The Art of Getting the Give

Front Door open
Front Door open (Photo credit: cottonM)
Ding-dong (the doorbell rings).

“Hi, I’m Sarah from NY PIRG, and I’d like to thank for your support.” (NY PIRG is New York Public Research Interest Group, a non-profit education and advocacy organization for environmental and health issues affecting NY state residents.)

“Now is not a good time, I’m in the middle of a big project.”

“Well this won’t take long, since you’re already familiar with us…” and the bubbly young college student at my front door continues without missing a beat.

Smart. She knows that if I close the door she won’t be able to come back. She also knows that if she keeps talking, she won’t leave without a check.

I don’t need to hear her pitch – in fact, I’m barely listening. Instead, I am focused on the fact that this articulate, bright, young adult has chosen to spend her summer as an intern, ringing doorbells, giving the same speech over and over again, sounding as excited as she can (and she is practically bouncing on my front porch), just to raise money for a cause she clearly believes in.

Having recently joined the board of directors for The Kids with Food Allergies Foundation, I’ve spent a lot of time thinking about what causes people to open up their checkbooks, and how they choose one cause over another.

And as I listen to the intern, it occurs to me – if you want a donation, send a student.

I can’t say no to the college student at my door any more than I can say no to the Girl Scout selling cookies (even though none of her cookies are gluten-free and I won’t be able to eat them). Enthusiasm and passion are part of the equation, but it’s also the innate desire that many of use have to help our children be successful. I can ignore the fund-raising letter that comes from a college President, but when a student from my alma mater calls and tells me how much my gift means to them, they’ll get my commitment for a donation.

At this point, it doesn’t matter whether I support the cause that Sarah is at my door to tell me about (and she’s know her stuff inside and out), she will leave with a check.

When being asked for a donation, what triggers you to say yes?

4 comments:

Dave E said...

So far nothing. I have no no more problem saying NO to people that knock at my door than I do people that call on the phone for similar reasons.

Anon_e_mouse said...

I agree with Dave... I have no problem saying no and, as I tell the telephone solicitors (my college alumni association excepted), interrupting my day by calling guarantees that I say no, even if I might have considered a contribution otherwise. Ditto for those who knock at my door. (Here in New Jersey the Scouts are prohibited from going door-to-door, but they would be the exception to my general rule if they did.)

Kenneth H. Lee said...

I have no issues saying no, especially to volunteers from NYPIRG. After having a most unpleasant volunteer experience many years back at an Earth Day event in Central Park and getting no support with an abusive attendee, I will not give anything to their cause.

Door to door solicitors are no different from phone solicitors.
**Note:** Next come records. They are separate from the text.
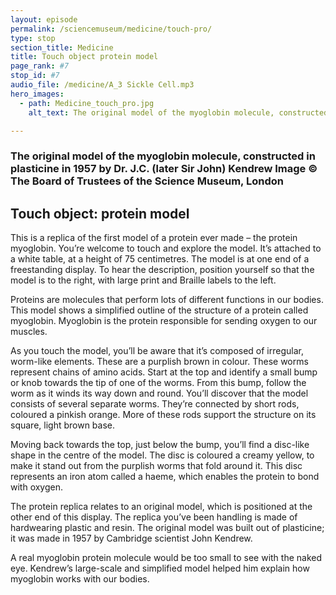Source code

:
 ```yaml
---
layout: episode
permalink: /sciencemuseum/medicine/touch-pro/
type: stop
section_title: Medicine
title: Touch object protein model
page_rank: #7
stop_id: #7
audio_file: /medicine/A_3 Sickle Cell.mp3
hero_images:
  - path: Medicine_touch_pro.jpg
    alt_text: The original model of the myoglobin molecule, constructed in plasticine in 1957 by Dr. J.C. (later Sir John) Kendrew Image © The Board of Trustees of the Science Museum, London

---
```


### The original model of the myoglobin molecule, constructed in plasticine in 1957 by Dr. J.C. (later Sir John) Kendrew Image © The Board of Trustees of the Science Museum, London

## Touch object: protein model

This is a replica of the first model of a protein ever made – the protein myoglobin. You’re welcome to touch and explore the model. It’s attached to a white table, at a height of 75 centimetres. The model is at one end of a freestanding display. To hear the description, position yourself so that the model is to the right, with large print and Braille labels to the left.  

Proteins are molecules that perform lots of different functions in our bodies. This model shows a simplified outline of the structure of a protein called myoglobin. Myoglobin is the protein responsible for sending oxygen to our muscles.   

As you touch the model, you’ll be aware that it’s composed of irregular, worm-like elements. These are a purplish brown in colour. These worms represent chains of amino acids. Start at the top and identify a small bump or knob towards the tip of one of the worms. From this bump, follow the worm as it winds its way down and round. You’ll discover that the model consists of several separate worms. They’re connected by short rods, coloured a pinkish orange. More of these rods support the structure on its square, light brown base.  

Moving back towards the top, just below the bump, you’ll find a disc-like shape in the centre of the model. The disc is coloured a creamy yellow, to make it stand out from the purplish worms that fold around it. This disc represents an iron atom called a haeme, which enables the protein to bond with oxygen.

The protein replica relates to an original model, which is positioned at the other end of this display. The replica you’ve been handling is made of hardwearing plastic and resin. The original model was built out of plasticine; it was made in 1957 by Cambridge scientist John Kendrew.  

A real myoglobin protein molecule would be too small to see with the naked eye.  Kendrew’s large-scale and simplified model helped him explain how myoglobin works with our bodies.
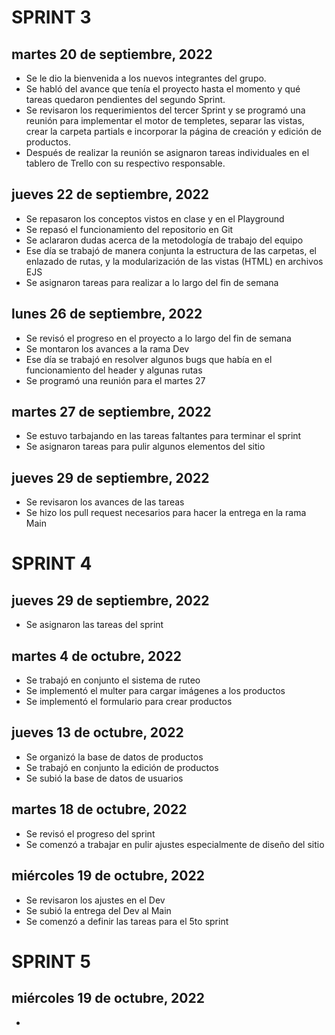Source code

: # SPRINT 3

## martes 20 de septiembre, 2022
* Se le dio la bienvenida a los nuevos integrantes del grupo. 
* Se habló del avance que tenía el proyecto hasta el momento y qué tareas quedaron pendientes del segundo Sprint.
* Se revisaron los requerimientos del tercer Sprint y se programó una reunión para implementar el motor de templetes, separar las vistas, crear la carpeta partials e incorporar la página de creación y edición de productos.
* Después de realizar la reunión se asignaron tareas individuales en el tablero de Trello con su respectivo responsable.

## jueves 22 de septiembre, 2022
* Se repasaron los conceptos vistos en clase y en el Playground
* Se repasó el funcionamiento del repositorio en Git
* Se aclararon dudas acerca de la metodología de trabajo del equipo
* Ese día se trabajó de manera conjunta la estructura de las carpetas, el enlazado de rutas, y la modularización 
de las vistas (HTML) en archivos EJS
* Se asignaron tareas para realizar a lo largo del fin de semana

## lunes 26 de septiembre, 2022
* Se revisó el progreso en el proyecto a lo largo del fin de semana
* Se montaron los avances a la rama Dev
* Ese día se trabajó en resolver algunos bugs que había en el funcionamiento del header y algunas rutas
* Se programó una reunión para el martes 27

## martes 27 de septiembre, 2022
* Se estuvo tarbajando en las tareas faltantes para terminar el sprint
* Se asignaron tareas para pulir algunos elementos del sitio

## jueves 29 de septiembre, 2022
* Se revisaron los avances de las tareas
* Se hizo los pull request necesarios para hacer la entrega en la rama Main


# SPRINT 4

## jueves 29 de septiembre, 2022
* Se asignaron las tareas del sprint

## martes 4 de octubre, 2022
* Se trabajó en conjunto el sistema de ruteo
* Se implementó el multer para cargar imágenes a los productos
* Se implementó el formulario para crear productos

## jueves 13 de octubre, 2022
* Se organizó la base de datos de productos
* Se trabajó en conjunto la edición de productos
* Se subió la base de datos de usuarios

## martes 18 de octubre, 2022
* Se revisó el progreso del sprint
* Se comenzó a trabajar en pulir ajustes especialmente de diseño del sitio

## miércoles 19 de octubre, 2022
* Se revisaron los ajustes en el Dev
* Se subió la entrega del Dev al Main
* Se comenzó a definir las tareas para el 5to sprint


# SPRINT 5

## miércoles 19 de octubre, 2022
*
The more they push, the sterner I get. Especially if they continue speaking after I've told them no multiple times. I don't think I've ever closed the door on someone, but I have come close.

I will not give to my college alumni association but will give to my high school alumni association.

Carol Kilgore said...

Not much. I've never donated to anyone who came to my door. I need to be very committed to a cause and/or know something about how my donation will be used. If Sarah had come here, I would have said either "I've already donated" or "I donate directly" or something along those lines. Or had it been for The Widget Org, "No thanks."